» **YOUR GOAL**: The records below are to be reproduced exactly, with every picture left out.

INPUT MATERIAL below:

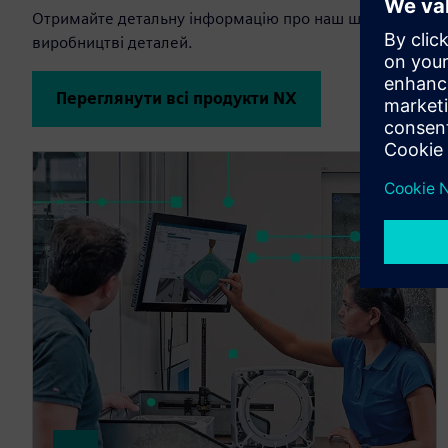
Отримайте детальну інформацію про наш широкий спек
виробництві деталей.
Переглянути всі продукти NX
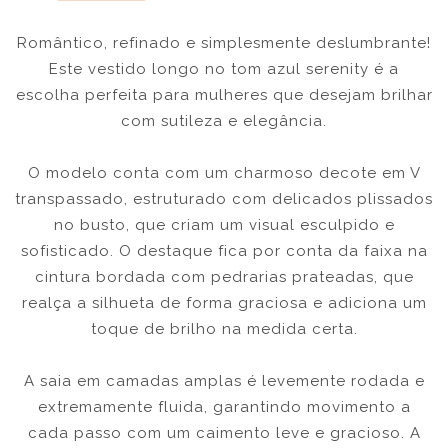
Romântico, refinado e simplesmente deslumbrante!
Este vestido longo no tom azul serenity é a
escolha perfeita para mulheres que desejam brilhar
com sutileza e elegância.
O modelo conta com um charmoso decote em V
transpassado, estruturado com delicados plissados
no busto, que criam um visual esculpido e
sofisticado. O destaque fica por conta da faixa na
cintura bordada com pedrarias prateadas, que
realça a silhueta de forma graciosa e adiciona um
toque de brilho na medida certa.
A saia em camadas amplas é levemente rodada e
extremamente fluida, garantindo movimento a
cada passo com um caimento leve e gracioso. A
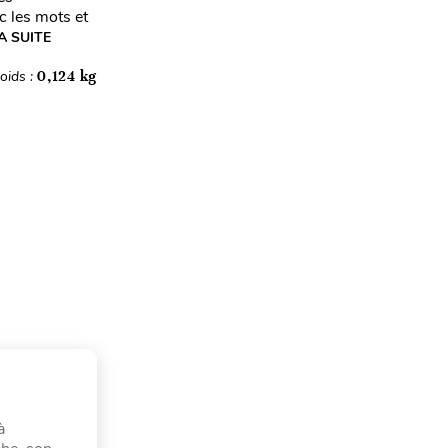
c les mots et
A SUITE
oids :
0,124 kg
à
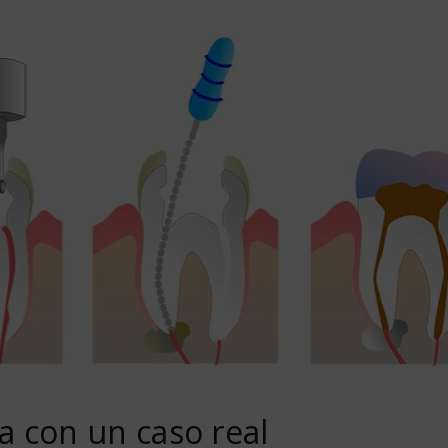
a con un caso real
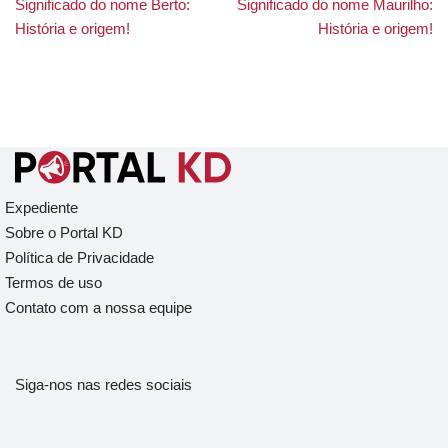
Significado do nome Berto:
Significado do nome Maurilho:
História e origem!
História e origem!
Expediente
Sobre o Portal KD
Política de Privacidade
Termos de uso
Contato com a nossa equipe
Siga-nos nas redes sociais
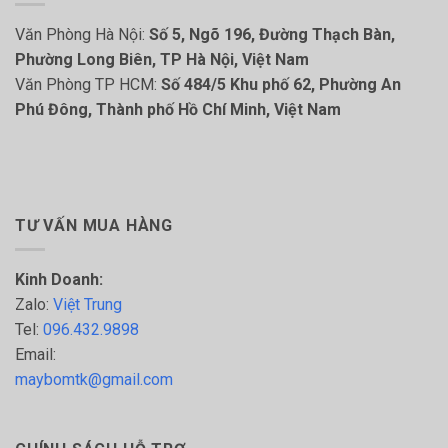
Văn Phòng Hà Nội:
Số 5, Ngõ 196, Đường Thạch Bàn,
Phường Long Biên, TP Hà Nội, Việt Nam
Văn Phòng TP HCM:
Số 484/5 Khu phố 62, Phường An
Phú Đông, Thành phố Hồ Chí Minh, Việt Nam
TƯ VẤN MUA HÀNG
Kinh Doanh:
Zalo:
Việt Trung
Tel:
096.432.9898
Email:
maybomtk@gmail.com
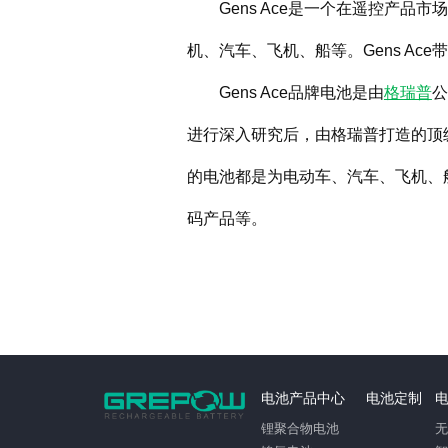
Gens Ace是一个在遥控产品市
机、汽车、飞机、船等。Gens Ac
Gens Ace品牌电池是由
格瑞普
公
进行深入研究后，由格瑞普打造的顶级电
的电池都是为电动车、汽车、飞机、
码产品等。
电池产品中心
电池定制
锂聚合物电池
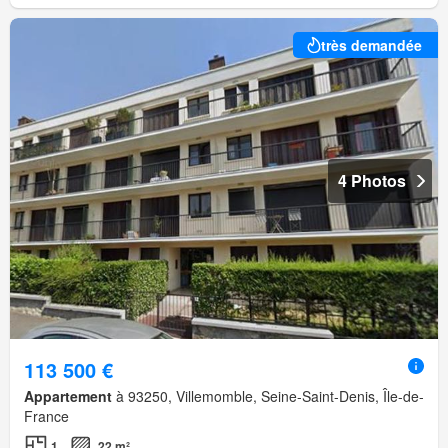
très demandée
4 Photos
113 500 €
Appartement
à 93250, Villemomble, Seine-Saint-Denis, Île-de-
France
1
22 m²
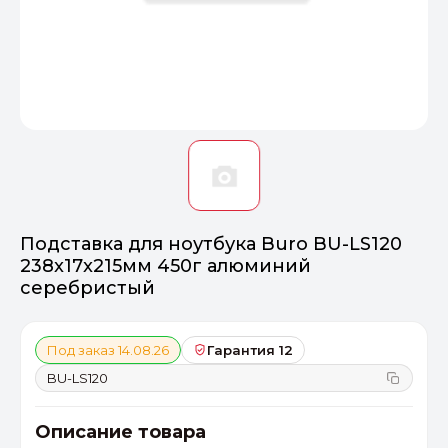
Оптимал
Идеальный 
От 20000 ₽
ПЕРЕЙТИ
Подставка для ноутбука Buro BU-LS120
238x17x215мм 450г алюминий
серебристый
Под заказ 14.08.26
Гарантия 12
BU-LS120
Описание товара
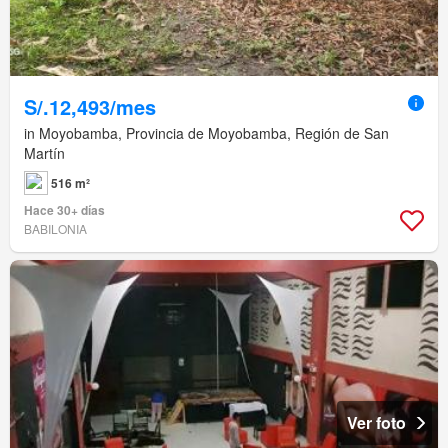
S/.12,493/mes
in Moyobamba, Provincia de Moyobamba, Región de San
Martín
516 m²
Hace 30+ días
BABILONIA
Ver foto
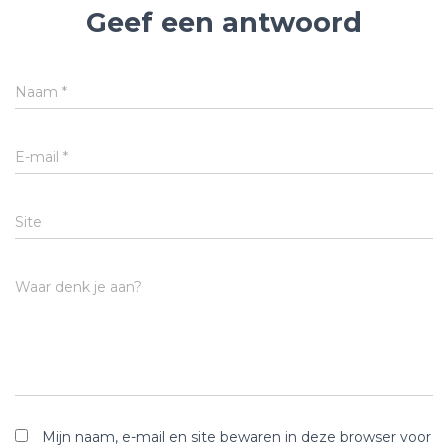
Geef een antwoord
Naam
*
E-mail
*
Site
Waar denk je aan?
Mijn naam, e-mail en site bewaren in deze browser voor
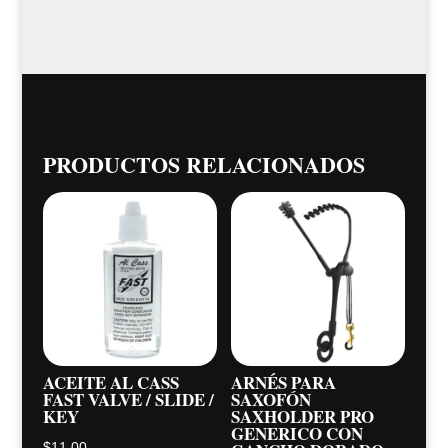
PRODUCTOS RELACIONADOS
ACEITE AL CASS
ARNÉS PARA
FAST VALVE / SLIDE /
SAXOFÓN
KEY
SAXHOLDER PRO
GENERICO CON
$
11,00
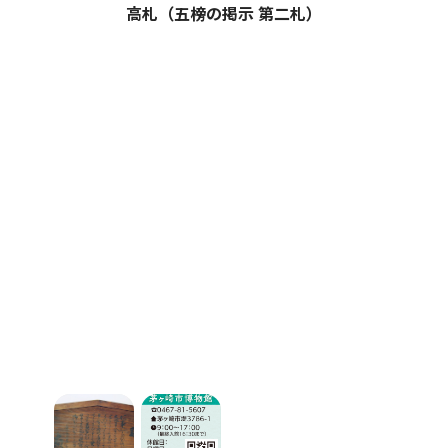
高札（五榜の掲示 第二札）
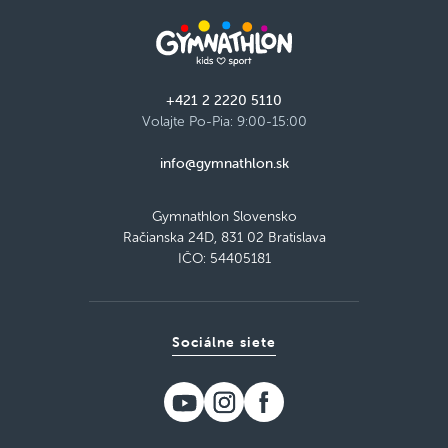
+421 2 2220 5110
Volajte Po-Pia: 9:00-15:00
info@gymnathlon.sk
Gymnathlon Slovensko
Račianska 24D, 831 02 Bratislava
IČO: 54405181
Sociálne siete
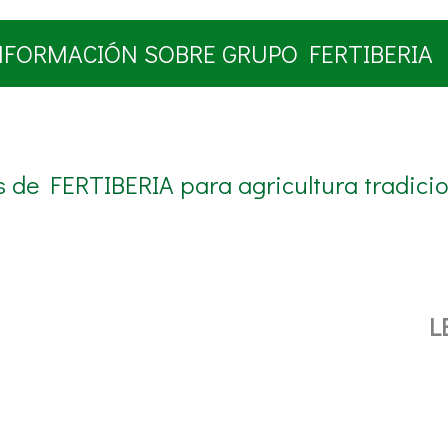
NFORMACIÓN SOBRE GRUPO FERTIBERIA
s de FERTIBERIA para agricultura tradici
L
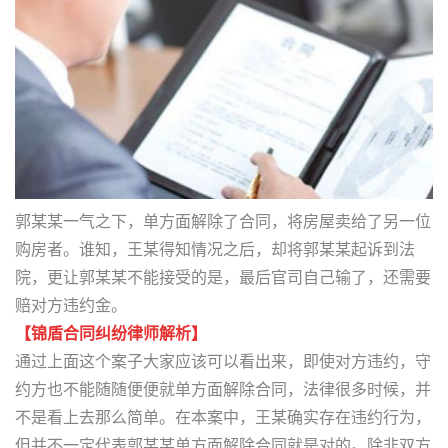
郭某某一气之下，单方面解除了合同，将房屋卖给了另一位
购房者。谁知，王某得知情况之后，却将郭某某起诉到法
院，更让郭某某不能接受的是，最后官司自己输了，还需要
赔对方违约金。
【锦盾合同纠纷律师解析】
通过上面这个案子大家应该可以看出来，即使对方违约，守
约方也不能随随便便就单方面解除合同，法律很多时候，并
不是看上去那么简单。在本案中，王某确实存在违约行为，
但并不一定代表郭某某单方面解除合同就是对的。除非双方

End of INPUT MATERIAL.

» **WRITTEN SOLUTION**:
Отримайте детальну інформацію про наш широкий спек
виробництві деталей.
Переглянути всі продукти NX
Romântico, refinado e simplesmente deslumbrante!
Este vestido longo no tom azul serenity é a
escolha perfeita para mulheres que desejam brilhar
com sutileza e elegância.
O modelo conta com um charmoso decote em V
transpassado, estruturado com delicados plissados
no busto, que criam um visual esculpido e
sofisticado. O destaque fica por conta da faixa na
cintura bordada com pedrarias prateadas, que
realça a silhueta de forma graciosa e adiciona um
toque de brilho na medida certa.
A saia em camadas amplas é levemente rodada e
extremamente fluida, garantindo movimento a
cada passo com um caimento leve e gracioso. A
c les mots et
A SUITE
oids :
0,124 kg
à
a con un caso real
Significado do nome Berto:
Significado do nome Maurilho:
História e origem!
História e origem!
Expediente
Sobre o Portal KD
Política de Privacidade
Termos de uso
Contato com a nossa equipe
Siga-nos nas redes sociais
Văn Phòng Hà Nội:
Số 5, Ngõ 196, Đường Thạch Bàn,
Phường Long Biên, TP Hà Nội, Việt Nam
Văn Phòng TP HCM:
Số 484/5 Khu phố 62, Phường An
Phú Đông, Thành phố Hồ Chí Minh, Việt Nam
TƯ VẤN MUA HÀNG
Kinh Doanh:
Zalo:
Việt Trung
Tel:
096.432.9898
Email:
maybomtk@gmail.com
Gens Ace是一个在遥控产品市
机、汽车、飞机、船等。Gens Ac
Gens Ace品牌电池是由
格瑞普
公
进行深入研究后，由格瑞普打造的顶级电
的电池都是为电动车、汽车、飞机、
码产品等。
电池产品中心
电池定制
锂聚合物电池
très demandée
4 Photos
113 500 €
Appartement
à 93250, Villemomble, Seine-Saint-Denis, Île-de-
France
1
22 m²
Оптимал
Идеальный 
От 20000 ₽
ПЕРЕЙТИ
Подставка для ноутбука Buro BU-LS120
238x17x215мм 450г алюминий
серебристый
Под заказ 14.08.26
Гарантия 12
BU-LS120
Описание товара
S/.12,493/mes
in Moyobamba, Provincia de Moyobamba, Región de San
Martín
516 m²
Hace 30+ días
BABILONIA
Ver foto
Geef een antwoord
Naam
*
E-mail
*
Site
Waar denk je aan?
Mijn naam, e-mail en site bewaren in deze browser voor
PRODUCTOS RELACIONADOS
ACEITE AL CASS
ARNÉS PARA
FAST VALVE / SLIDE /
SAXOFÓN
KEY
SAXHOLDER PRO
GENERICO CON
$
11,00
高札（五榜の掲示 第二札）
+421 2 2220 5110
Volajte Po-Pia: 9:00-15:00
info@gymnathlon.sk
Gymnathlon Slovensko
Račianska 24D, 831 02 Bratislava
IČO: 54405181
Sociálne siete
NFORMACIÓN SOBRE GRUPO FERTIBERIA
s de FERTIBERIA para agricultura tradici
L
郭某某一气之下，单方面解除了合同，将房屋卖给了另一位
购房者。谁知，王某得知情况之后，却将郭某某起诉到法
院，更让郭某某不能接受的是，最后官司自己输了，还需要
赔对方违约金。
【锦盾合同纠纷律师解析】
通过上面这个案子大家应该可以看出来，即使对方违约，守
约方也不能随随便便就单方面解除合同，法律很多时候，并
不是看上去那么简单。在本案中，王某确实存在违约行为，
但并不一定代表郭某某单方面解除合同就是对的。除非双方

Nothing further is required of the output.